The Growing Crisis of Confidence in U.S. Higher Education

I have written previously, here and here, about the ongoing contraction in higher education and the growing risk to what amounts to a majority of all private colleges in the U.S. While demographics explain the lion’s share of the decrease in enrollments (and thus revenue) over the last seven years, there is another, equally problematic phenomenon that higher education ignores at its own peril: the decreasing confidence that Americans in general have in the value of higher education. Recent surveys by Gallup found that this “crisis in confidence” is worsening, with less than half of American adults now having “a great deal” or “a lot of” confidence in higher education. While private institutions face a more grave existential crisis than do public institutions due to the differing financial models and political support, the crisis in confidence extends to all of higher education. In fact, many Americans no longer see college as the path to a better life, and in many cases, see it as an actual barrier to a better life due to crippling debt.

Attending college or university has always represented a major investment of time and money, but over the last 25 years, the decrease in public funding and the increase in tuition, has created a situation in which Americans are now, for the first time, broadly questioning the value proposition of a college degree. In just the last ten years, the cost of attending a four-year college in the U.S. has increased by nearly 30%. Until recently, students and their families were willing to borrow money to pay the increasing costs—to the tune of approximately $1.5 trillion dollars in outstanding student loan debt. However, it appears that the appetite for borrowing has waned as the value proposition of tens of thousands of dollars in debt (the U.S. average is about $30,000 per student, with about one in five borrowers owing over $100,000) becomes much less compelling. As a result, the average “discount rate” for tuition in private colleges now hovers around 50% with many institutions exceeding 60%. What this means is that in order to get students to enroll (and a decreasing number at that) institutions are actually charging only half of the published tuition rate. This is one of the primary reasons that not for profit private colleges are closing at a rate of about one every two weeks. The financial model is simply unsustainable.

If we evaluate the value of a college degree across the entire population, graduates are generally still better off with a four year degree than without one, on average, earning up to $1 million dollars more over a lifetime than those with only a high school diploma. However, even with that increased earning power, the average graduate who does pay off his or her loans, takes over two decades to do so and defers everything from marriage to home ownership in the interim. The reality is that half of all borrowers today are making interest-only payments, and thus see zero progress toward paying their loans off. Moreover, research conducted by the University of South Carolina found that the student debt itself correlated with increased stress and related health problems, which contributes to the growing negative connotations associated with higher education.

The current oversupply of higher education in the face of continuing declines in enrollment is exacerbated by historically low unemployment and deep concerns about the value proposition of a university education in the first place. There is no question that the contraction will continue and that public institutions will downsize and merge and private (both for profit and not for profit) institutions will close. The question is how deep and sustained will the contraction be?

So, what should institutions of higher education (IHEs) do?

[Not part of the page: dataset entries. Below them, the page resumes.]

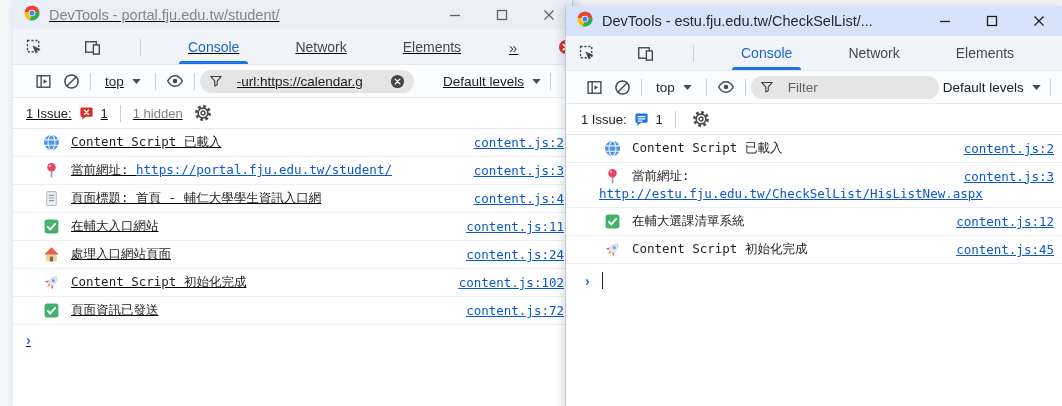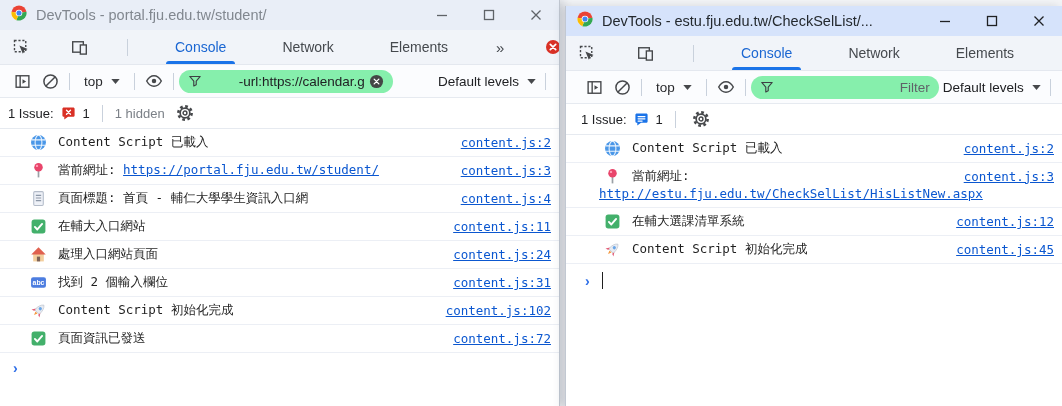--- a/index.html
+++ b/index.html
@@ -1,20 +1,20 @@
 <!DOCTYPE html>
 <html><head>
 <meta charset="utf-8">
 <style>
   * { box-sizing: border-box; margin: 0; padding: 0; }
   html,body { width:1062px; height:406px; }
   body { position:relative; overflow:hidden; background:#f4f5f7; font-family:"Liberation Sans",sans-serif; }
 
   .win { position:absolute; top:0; height:406px; background:#fff; overflow:hidden; }
-  #win-left  { left:0;   width:560px; border-right:1px solid #c2c8d2; box-shadow:3px 0 9px rgba(50,60,80,.22); }
+  #win-left  { left:13px;   width:560px; border-right:1px solid #c2c8d2; box-shadow:3px 0 9px rgba(50,60,80,.22);text-decoration:underline; }
   #win-right { left:565px; width:497px; border-left:1px solid #c2c8d2; box-shadow:-3px 0 9px rgba(50,60,80,.16);margin-top:6px; }
 
   
   .titlebar { height:30px; display:flex; align-items:center; padding-left:11px; }
   #win-left  .titlebar { background:#e9eef7; color:#81878f; }
   #win-right .titlebar { background:#d6e3fb; color:#24292e; }
   .titlebar .ttext { font-size:14.5px; margin-left:9px; flex:1; white-space:nowrap; overflow:hidden; }
   .wctl { display:flex; height:30px; }
   .wctl .wbtn { width:47px; height:30px; display:flex; align-items:center; justify-content:center; }
   #win-left .wctl svg  { stroke:#5f6368; }
@@ -25,32 +25,32 @@
   .tbicon { width:30px; height:28px; display:flex; align-items:center; justify-content:center; flex:none; }
   .vsep { width:1px; height:17px; background:#c9d1dc; margin:0 5px; flex:none; }
   .tab { position:relative; height:34px; display:flex; align-items:center; padding:0 14px; font-size:14px; color:#45494e; white-space:nowrap; }
   .tab.active { color:#1a66d2; }
   .tab .underline { position:absolute; left:5px; right:5px; bottom:0; height:3px; background:#1a73e8; border-radius:3px 3px 0 0; }
   .moretabs { font-size:15px; color:#45494e; padding:0 6px; letter-spacing:1px; }
   .tb-badges { margin-left:auto; display:flex; align-items:center; }
   .badge { display:flex; align-items:center; gap:5px; font-size:13px; color:#202124; padding:0 6px; }
 
   
-  .filterbar { height:33px; background:#fbfcfe; border-bottom:1px solid #e6eaf0; display:flex; align-items:center; padding:0 8px;text-align:right; }
+  .filterbar { height:33px; background:#fbfcfe; border-bottom:1px solid #e6eaf0; display:flex; align-items:center; padding:0 16px; }
   .fbicon { width:28px; height:26px; display:flex; align-items:center; justify-content:center; flex:none; }
   .ctxsel { display:flex; align-items:center; gap:8px; font-size:13.5px; color:#28292c; padding:0 9px; }
-  .pill { height:23px; border-radius:12px; background:#86efac; display:flex; align-items:center; padding:0 9px; gap:4px; font-size:13.5px; color:#202124; overflow:hidden; flex:none; }
+  .pill { height:23px; border-radius:12px; background:#e5e5e5; display:flex; align-items:center; padding:0 9px; gap:14px; font-size:13.5px; color:#202124; overflow:hidden; flex:none; }
   #win-left  .pill { width:214px; }
   #win-right .pill { width:188px; }
   .pill .fval { white-space:nowrap; overflow:hidden; flex:1; }
   .pill .phold { color:#5f6368; }
   .levels { margin-left:auto; display:flex; align-items:center; gap:8px; font-size:13.5px; color:#202124; padding:0 4px; white-space:nowrap; }
 
   
-  .issuebar { height:31px; background:#fff; border-bottom:1px solid #e6eaf0; display:flex; align-items:center; font-size:13px; color:#202124; padding:0 8px; gap:7px; }
+  .issuebar { height:31px; background:#fff; border-bottom:1px solid #e6eaf0; display:flex; align-items:center; font-size:13px; color:#202124; padding:0 13px; gap:7px; }
   #win-right .issuebar { padding-left:15px; }
   .hiddenlbl { color:#7b8087; }
   .ib-gear { display:flex; align-items:center; justify-content:center; width:26px; height:26px; }
 
   
   .console { background:#fff; }
   .crow { display:flex; flex-direction:column; justify-content:center; border-bottom:1px solid #eceff5; padding:0 8px 0 30px; min-height:28px; }
   #win-right .crow { padding-left:38px; }
   .cline { display:flex; align-items:center; min-height:26px; }
   .cicon { width:17px; height:17px; margin-right:11px; flex:none; display:flex; align-items:center; }
@@ -286,32 +286,20 @@
             </svg>
           </span>
           <span class="cmsg">處理入口網站頁面</span>
           <a class="csrc">content.js:24</a>
         </div>
       </div>
       <div class="crow">
         <div class="cline">
           <span class="cicon">
             <svg viewBox="0 0 16 16">
-              <rect x="1" y="3" width="14" height="10" rx="2" fill="#4c7de0"></rect>
-              <text x="8" y="10.6" font-size="6.5" font-weight="bold" fill="#fff" text-anchor="middle" font-family="sans-serif">abc</text>
-            </svg>
-          </span>
-          <span class="cmsg">找到 2 個輸入欄位</span>
-          <a class="csrc">content.js:31</a>
-        </div>
-      </div>
-      <div class="crow">
-        <div class="cline">
-          <span class="cicon">
-            <svg viewBox="0 0 16 16">
               <g transform="rotate(45 8 8)">
                 <path d="M8 .8C10.3 2.6 11 5.4 11 8.4V10H5V8.4C5 5.4 5.7 2.6 8 .8z" fill="#e8ebf1" stroke="#b9c0cc" stroke-width=".6"></path>
                 <circle cx="8" cy="5.6" r="1.5" fill="#69a6e8"></circle>
                 <path d="M5 8.5L2.8 12l2.7-1z" fill="#e25b74"></path>
                 <path d="M11 8.5l2.2 3.5-2.7-1z" fill="#e25b74"></path>
                 <path d="M6.6 10.6h2.8L8 14z" fill="#f49a42"></path>
               </g>
             </svg>
           </span>
           <span class="cmsg">Content Script 初始化完成</span>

One bit of good news that recent Gallup research of graduates shows, is that there is an inverse relationship between the size of their student debt and the degree to which they believe their education was “worth it” (the higher the debt, the lower the satisfaction and vice versa). Why is that good news? Because the simplest and most effective thing colleges and universities can do to improve the perceived value proposition is to graduate students with lower debt. Relatedly, the research also determined that the issue is not just about money. It’s the value. Even high debt graduates are still likely to believe the cost (and debt) was worth it if they believe they had a high quality educational experience, which led to good employment. For the half or more of all students who don’t graduate at all, the outcome is usually quite grim, but that is another issue…

There are two critical lessons here for institutions of higher education. One is that student debt overall must come down if colleges and universities hope to overcome the increasingly negative views of higher education, and two, whatever debt students do incur must be “worth it” relative to the quality of their educational experience and the quality of their employment prospects upon graduation. The “between the lines” message here is that there is a very limited number of students overall for whom high cost on the front end with poor employment and income opportunities on the back end is viable. In other words, the notion of $30,000 or $50,000 to $100,000 or more in debt for a degree that leads to low pay or no gainful employment (social work, teaching, art history, photography, etc.) is very close to the end of its viability in higher education. To be clear, the career fields are not the problem per se. The problem is high cost degrees for low wage employment—the ROI simply doesn’t work for students in these cases.

Obviously, many colleges and universities will survive because, in addition to addressing student debt, they will make a host of decisions about innovation, partnerships, alternative revenue streams, value proposition, expense models, etc. However, with the exception of a minority of institutions (think elite flagship state universities and highly selective private colleges) the survivors and thrivers in the remaining 80% or so of IHEs, will make it because they change the way they operate. Even then, supply will shrink, but the institutions that survive will be much more innovative, customer-centric, and financially viable–and students will have the confidence in the return on investment to enroll.